To list packages installed on the system sorted by the build date (the most recent ones last) run:

$ rpm -qa --qf '%{BUILDTIME} %{NVR}\n' | sort -n

Then check wheter "usual suspects" are near the end of the list. These are: tpm2-tools, tpm2-tss, edk2-ovmf, swtpm, coreutils, kernel,

Also, you can check for specific package builds directly in Koji.

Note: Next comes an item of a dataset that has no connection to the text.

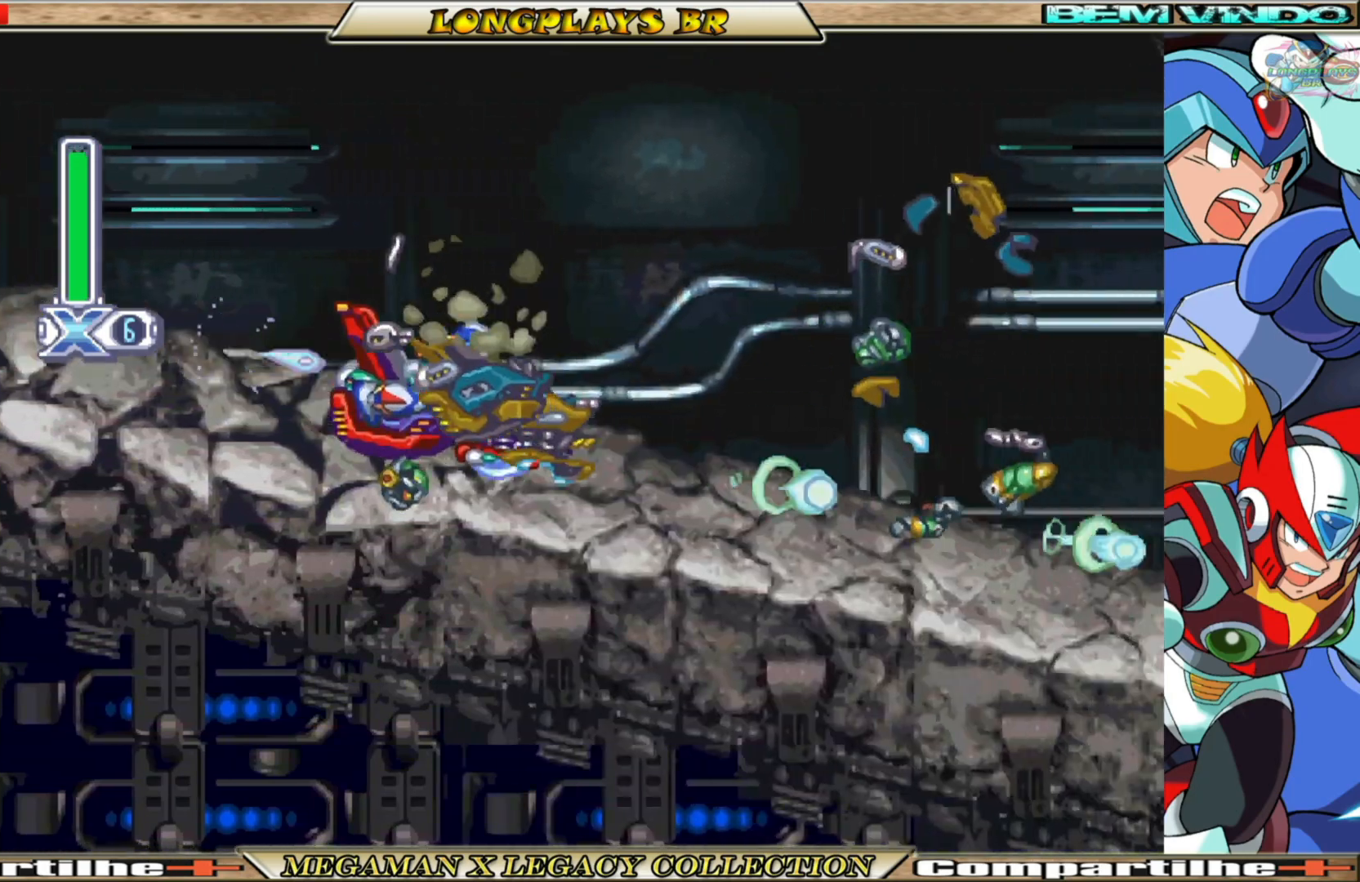
{"buttons": ["X"], "left_stick": "center", "right_stick": "center", "events": [[17, "X", "down"], [100, "X", "up"], [183, "X", "down"], [250, "X", "up"], [350, "X", "down"], [400, "X", "up"], [500, "X", "down"]]}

Checking that keylime files are matching

This could be worth doing in case you are running tests locally and observing unexpected behavior, especially if tests running in Testing Farm through Packit act differently. On a test system keylime gets installed either from the /var/tmp/keylime_sources (if exists, it should match the content of the current working directory on a system where tmt has been executed) or from a Git repository specified by KEYLIME_UPSTREAM_URL and KEYLIME_UPSTREAM_BRANCH variables. On a test system verify that these sources are correct and matches files installed in /usr/local/lib/python*/site-packages/keylime-*. Also, check setup/install_upstream_keylime/test.sh for more details.

Agent registration failures

TBD

Agent startup failures

TBD

Measured boot related test scenarios

keylime.tenant - ERROR - Failed key derivation for Agent

This is most likely caused by some updated update (tpm2-tools, tpm2-tss, edk2-ovmf). Check the verifier log for details, typically there is a agent status message with more details. For example:

keylime_verifier[76390]: 2023-11-15 12:39:16.726 - keylime.measured_boot - ERROR - Boot attestation failed for agent d432fbb3-d2f1-4a97-9ef7-75bd81c00000,
policy example, refstate={"has_secureboot": true, ....
... 'EventSize': 8, 'Event': {'String': 'MokList\x00'}} [Event String is not 'MokList', Event String is not 'MokListX', Event String is not 'MokListTrusted']

which points out the actual problem.

libefivar.so.1: cannot open shared object file: No such file or directory

Here the efivar-libs package has been accidentally uninstalled. We believe that the issue has been addressed with PR#515 but if you were doing some system setup manually it is possible that the package is missing.